▶ [Your task]: Please copy out each line of the entries in which "Jefferson" appears.

##### Extracted entries #####

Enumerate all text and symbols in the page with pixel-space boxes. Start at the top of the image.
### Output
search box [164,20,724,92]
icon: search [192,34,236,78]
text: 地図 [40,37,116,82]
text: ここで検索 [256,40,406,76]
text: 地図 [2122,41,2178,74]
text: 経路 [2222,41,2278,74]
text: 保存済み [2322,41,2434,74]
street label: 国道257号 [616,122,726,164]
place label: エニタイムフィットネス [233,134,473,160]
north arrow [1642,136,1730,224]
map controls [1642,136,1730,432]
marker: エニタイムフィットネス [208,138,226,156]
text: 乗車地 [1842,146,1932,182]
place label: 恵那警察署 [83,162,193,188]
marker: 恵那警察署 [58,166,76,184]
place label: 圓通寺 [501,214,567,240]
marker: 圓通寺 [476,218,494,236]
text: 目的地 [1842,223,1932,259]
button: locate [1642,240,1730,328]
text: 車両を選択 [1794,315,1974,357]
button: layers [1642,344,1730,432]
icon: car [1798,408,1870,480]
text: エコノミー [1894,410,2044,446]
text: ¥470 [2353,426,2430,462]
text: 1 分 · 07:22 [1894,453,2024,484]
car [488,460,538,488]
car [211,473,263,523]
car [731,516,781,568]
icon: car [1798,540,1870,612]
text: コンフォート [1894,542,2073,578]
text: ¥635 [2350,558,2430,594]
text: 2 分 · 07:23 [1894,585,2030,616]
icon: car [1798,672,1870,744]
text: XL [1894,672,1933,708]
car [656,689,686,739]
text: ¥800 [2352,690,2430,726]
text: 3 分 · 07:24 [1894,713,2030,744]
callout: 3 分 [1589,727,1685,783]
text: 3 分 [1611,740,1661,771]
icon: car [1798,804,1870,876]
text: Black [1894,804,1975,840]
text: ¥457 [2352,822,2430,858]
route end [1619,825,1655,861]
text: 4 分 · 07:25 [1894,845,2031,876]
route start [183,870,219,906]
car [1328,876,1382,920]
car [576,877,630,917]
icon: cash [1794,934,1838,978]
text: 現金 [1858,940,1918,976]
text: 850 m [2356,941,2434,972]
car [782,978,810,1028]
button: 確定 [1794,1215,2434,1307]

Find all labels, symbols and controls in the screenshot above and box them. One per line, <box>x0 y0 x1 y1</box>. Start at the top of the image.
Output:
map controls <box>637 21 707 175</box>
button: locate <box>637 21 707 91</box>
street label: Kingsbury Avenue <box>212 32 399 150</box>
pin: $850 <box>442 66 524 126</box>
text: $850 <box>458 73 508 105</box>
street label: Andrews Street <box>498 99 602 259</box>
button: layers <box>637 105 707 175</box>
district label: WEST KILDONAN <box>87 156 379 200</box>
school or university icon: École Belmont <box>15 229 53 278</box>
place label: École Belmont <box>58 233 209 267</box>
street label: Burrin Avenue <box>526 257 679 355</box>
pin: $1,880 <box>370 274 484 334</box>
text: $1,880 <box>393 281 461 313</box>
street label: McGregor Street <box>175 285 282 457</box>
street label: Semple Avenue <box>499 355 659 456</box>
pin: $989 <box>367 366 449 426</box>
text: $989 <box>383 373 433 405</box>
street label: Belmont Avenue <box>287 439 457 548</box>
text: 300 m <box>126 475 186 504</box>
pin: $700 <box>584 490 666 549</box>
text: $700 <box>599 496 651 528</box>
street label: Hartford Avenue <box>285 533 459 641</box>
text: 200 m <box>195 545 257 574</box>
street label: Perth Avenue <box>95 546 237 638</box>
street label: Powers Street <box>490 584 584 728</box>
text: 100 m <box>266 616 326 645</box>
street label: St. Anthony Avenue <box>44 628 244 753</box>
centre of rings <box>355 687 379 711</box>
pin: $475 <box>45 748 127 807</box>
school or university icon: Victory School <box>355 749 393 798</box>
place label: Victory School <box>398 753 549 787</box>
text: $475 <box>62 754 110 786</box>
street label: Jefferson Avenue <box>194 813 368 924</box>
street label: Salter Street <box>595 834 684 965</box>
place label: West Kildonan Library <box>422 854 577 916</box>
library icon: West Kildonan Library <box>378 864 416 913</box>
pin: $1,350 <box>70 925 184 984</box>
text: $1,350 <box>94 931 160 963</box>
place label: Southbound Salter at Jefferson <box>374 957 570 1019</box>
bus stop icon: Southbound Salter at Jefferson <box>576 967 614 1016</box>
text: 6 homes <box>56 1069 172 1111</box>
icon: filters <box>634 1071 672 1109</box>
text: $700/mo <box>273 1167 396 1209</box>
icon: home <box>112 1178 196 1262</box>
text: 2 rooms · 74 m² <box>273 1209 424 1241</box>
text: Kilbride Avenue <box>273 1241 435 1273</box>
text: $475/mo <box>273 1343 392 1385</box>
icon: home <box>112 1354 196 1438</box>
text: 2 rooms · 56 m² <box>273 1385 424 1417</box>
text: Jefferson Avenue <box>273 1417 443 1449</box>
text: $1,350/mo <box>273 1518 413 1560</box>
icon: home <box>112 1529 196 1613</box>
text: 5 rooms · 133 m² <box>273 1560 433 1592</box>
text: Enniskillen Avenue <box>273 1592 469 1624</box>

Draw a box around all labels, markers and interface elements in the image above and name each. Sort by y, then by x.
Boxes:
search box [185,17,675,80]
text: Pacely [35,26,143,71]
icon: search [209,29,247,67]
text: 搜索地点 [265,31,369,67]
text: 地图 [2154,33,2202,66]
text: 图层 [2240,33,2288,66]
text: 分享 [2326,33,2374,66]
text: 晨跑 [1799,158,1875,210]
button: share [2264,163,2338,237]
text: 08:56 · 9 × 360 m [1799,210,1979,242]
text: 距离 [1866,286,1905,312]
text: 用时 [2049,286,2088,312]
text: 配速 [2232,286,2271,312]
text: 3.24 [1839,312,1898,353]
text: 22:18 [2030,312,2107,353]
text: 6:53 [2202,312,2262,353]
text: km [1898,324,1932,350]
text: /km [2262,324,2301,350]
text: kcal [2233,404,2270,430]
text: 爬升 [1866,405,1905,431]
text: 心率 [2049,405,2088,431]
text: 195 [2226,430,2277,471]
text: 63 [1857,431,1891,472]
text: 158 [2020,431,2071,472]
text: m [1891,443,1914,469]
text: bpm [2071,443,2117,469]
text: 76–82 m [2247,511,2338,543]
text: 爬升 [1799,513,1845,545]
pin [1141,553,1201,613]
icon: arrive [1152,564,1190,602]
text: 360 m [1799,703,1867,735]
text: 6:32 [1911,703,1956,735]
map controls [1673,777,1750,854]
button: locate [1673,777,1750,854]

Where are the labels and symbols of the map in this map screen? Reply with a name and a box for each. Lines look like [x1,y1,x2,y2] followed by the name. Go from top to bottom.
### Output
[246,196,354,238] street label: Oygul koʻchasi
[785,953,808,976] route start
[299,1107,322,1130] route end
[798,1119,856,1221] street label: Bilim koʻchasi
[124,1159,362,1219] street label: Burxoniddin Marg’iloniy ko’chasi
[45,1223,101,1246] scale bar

#####

▶ [Result below]:
street label: Jefferson Avenue <box>194 813 368 924</box>
place label: Southbound Salter at Jefferson <box>374 957 570 1019</box>
bus stop icon: Southbound Salter at Jefferson <box>576 967 614 1016</box>
text: Jefferson Avenue <box>273 1417 443 1449</box>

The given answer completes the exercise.